▸ Selected extract

Performance in Intel IOMeter Sequential Read & Write Patterns
Now that we have already tested the HDD stability when processing random data requests, let’s see how well the drives will cope with the sequential requests. We will use IOMeter for this test and will direct a number of requests with the growing address index (we will requests a set of blocks addressed as 0, 1, 2, 3,…, n). The queue depth is set to 4 requests. Once per minute we change the size of the requests blocks, which allows us to find out if the drive favors (or hates) data blocks of a certain size.
Well, let’s first look at reading:
I would like to draw your attention to… Anyway, you will see it much better on the diagram:
In all our previous Ultra320 SCSI HDDs reviews, the smaller data blocks HDD read speed was always considerably lower with an Ultra320 SCSI controller rather than with an Ultra160 one. Ad here the situation is just the opposite! Moreover, not only the retail drive proved faster with an U320 controller, but even the sample one. Then it is not the tester’s mistake, but the peculiarity of Maxtor HDDs, I assume?

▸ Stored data
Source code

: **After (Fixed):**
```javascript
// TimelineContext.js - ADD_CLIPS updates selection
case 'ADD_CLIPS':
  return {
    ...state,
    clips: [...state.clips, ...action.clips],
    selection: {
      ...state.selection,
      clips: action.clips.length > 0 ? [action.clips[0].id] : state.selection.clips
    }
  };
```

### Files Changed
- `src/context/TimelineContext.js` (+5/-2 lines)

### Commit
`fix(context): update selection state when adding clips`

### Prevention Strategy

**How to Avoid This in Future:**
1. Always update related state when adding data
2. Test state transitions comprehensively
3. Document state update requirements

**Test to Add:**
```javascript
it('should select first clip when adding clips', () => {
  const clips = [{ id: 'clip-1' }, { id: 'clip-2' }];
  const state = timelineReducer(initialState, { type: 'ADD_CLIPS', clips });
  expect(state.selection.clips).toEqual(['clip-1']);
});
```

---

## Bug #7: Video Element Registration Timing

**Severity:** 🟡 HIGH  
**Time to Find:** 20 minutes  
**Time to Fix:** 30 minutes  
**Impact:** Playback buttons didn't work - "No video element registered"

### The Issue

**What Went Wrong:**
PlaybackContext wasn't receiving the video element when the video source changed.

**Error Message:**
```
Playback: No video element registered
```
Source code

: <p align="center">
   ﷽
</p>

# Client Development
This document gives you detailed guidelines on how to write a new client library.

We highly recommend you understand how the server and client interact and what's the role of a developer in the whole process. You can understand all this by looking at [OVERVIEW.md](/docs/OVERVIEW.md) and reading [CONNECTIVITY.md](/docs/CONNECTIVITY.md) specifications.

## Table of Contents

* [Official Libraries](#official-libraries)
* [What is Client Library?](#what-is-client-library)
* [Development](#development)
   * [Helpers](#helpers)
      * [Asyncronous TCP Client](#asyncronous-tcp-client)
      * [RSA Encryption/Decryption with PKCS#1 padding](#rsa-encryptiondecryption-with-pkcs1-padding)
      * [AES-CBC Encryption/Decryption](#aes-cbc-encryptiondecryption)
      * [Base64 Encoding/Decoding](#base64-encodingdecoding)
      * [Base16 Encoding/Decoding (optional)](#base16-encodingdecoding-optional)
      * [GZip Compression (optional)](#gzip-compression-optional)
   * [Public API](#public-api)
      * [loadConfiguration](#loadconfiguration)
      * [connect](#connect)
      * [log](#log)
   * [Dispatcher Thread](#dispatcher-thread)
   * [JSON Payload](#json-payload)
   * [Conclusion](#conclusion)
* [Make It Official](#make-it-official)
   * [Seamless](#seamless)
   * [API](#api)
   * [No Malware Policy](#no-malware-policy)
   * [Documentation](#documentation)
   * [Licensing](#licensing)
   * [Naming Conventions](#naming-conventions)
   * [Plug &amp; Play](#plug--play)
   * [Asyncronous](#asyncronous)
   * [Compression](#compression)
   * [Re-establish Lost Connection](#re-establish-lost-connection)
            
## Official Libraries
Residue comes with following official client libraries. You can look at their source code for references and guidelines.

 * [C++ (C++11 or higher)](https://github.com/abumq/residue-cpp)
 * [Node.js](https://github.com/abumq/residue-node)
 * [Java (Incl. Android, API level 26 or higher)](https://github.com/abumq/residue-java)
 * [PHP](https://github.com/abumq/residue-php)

▸ Task list
#1 Which block addresses does the IOMeter review give to illustrate the growing address index?
#2 Can you restate the paragraph of the IOMeter review beginning "Now that we have already tested" as a short bulleted list that keeps its main facts?
#3 Carry on the IOMeter review from its final sentence.
The items above are separate material from the IOMeter review.

▸ Answers
#1 0, 1, 2, 3, and n

#2
- Random-request stability has already been tested, so the drives now face sequential requests.
- The test uses IOMeter.
- Requests target blocks with a growing address index (0, 1, 2, 3, …, n).
- Queue depth is 4 requests.
- Request block size changes once per minute to reveal whether a drive favors or dislikes blocks of a certain size.

#3
Now let’s check how fast the HDD can read info from its cache buffer, and this way we will be able to measure the maximum data transfer rate via this interface depending on the size of the data block transferred:
Maxtor Atlas 15K @ Adaptec 29160N
Maxtor Atlas 15K @ Adaptec 39320D
It is evident that in case of Adaptec 29160N controller the maximum read speed from the drive is limited by the controller bandwidth (PCI32/33MHz). At the same time the burst read speed with the Adaptec 39320D controller, which supports PCI-X bus standard (but is nevertheless limited by the PC64/66MHz bus in our testbed), appeared beyond 200MB/s. This is amazing!
Maybe this phenomenal interface data transfer rate helps the Maxtor drive to process smaller data blocks in SequentialRead pattern? I believe we will have to undertake a few more experiments before answering this question…
And now let’s check out the SequentialWrite:
Strange as it might seem, but Maxtor drives with U320 SCSI interface perform the writes as fast we they do it with U160 SCSI. Another mystery…
The benchmarks in Sequential Read and Write patterns showed that Maxtor Atlas 15K HDD coped perfectly well with sequential requests of the kind. It is especially successful during reads, it performed at its maximum speed with 4KB data blocks already (and as you know, this is a standard size for the NTFS cluster).